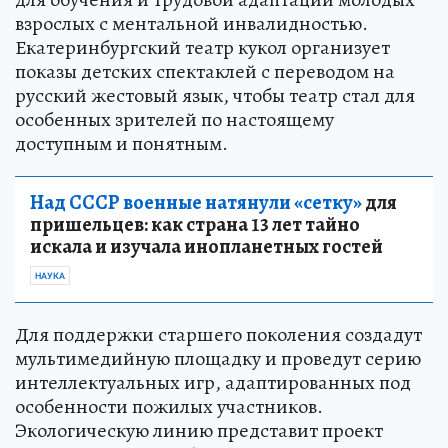
взрослых с ментальной инвалидностью.
Екатеринбургский театр кукол организует
показы детских спектаклей с переводом на
русский жестовый язык, чтобы театр стал для
особенных зрителей по настоящему
доступным и понятным.
Над СССР военные натянули «сетку»
для
пришельцев: как страна 13 лет тайно
искала и изучала инопланетных гостей
НАУКА
Для поддержки старшего поколения создадут
мультимедийную площадку и проведут серию
интеллектуальных игр, адаптированных под
особенности пожилых участников.
Экологическую линию представит проект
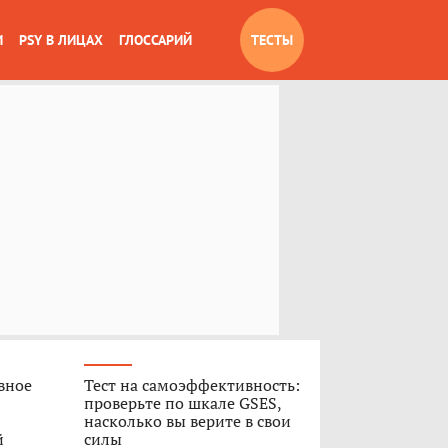
И
PSY В ЛИЦАХ
ГЛОССАРИЙ
ТЕСТЫ
вное
Тест на самоэффективность:
проверьте по шкале GSES,
насколько вы верите в свои
й
силы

+---+

# [EXERCISE INSTRUCTIONS]
Copy the text of every one of the records above line for line, leaving the pictures out.

# [ANSWER FOR THIS EXERCISE]
взрослых с ментальной инвалидностью.
Екатеринбургский театр кукол организует
показы детских спектаклей с переводом на
русский жестовый язык, чтобы театр стал для
особенных зрителей по настоящему
доступным и понятным.
Над СССР военные натянули «сетку»
для
пришельцев: как страна 13 лет тайно
искала и изучала инопланетных гостей
НАУКА
Для поддержки старшего поколения создадут
мультимедийную площадку и проведут серию
интеллектуальных игр, адаптированных под
особенности пожилых участников.
Экологическую линию представит проект
И
PSY В ЛИЦАХ
ГЛОССАРИЙ
ТЕСТЫ
вное
Тест на самоэффективность:
проверьте по шкале GSES,
насколько вы верите в свои
й
силы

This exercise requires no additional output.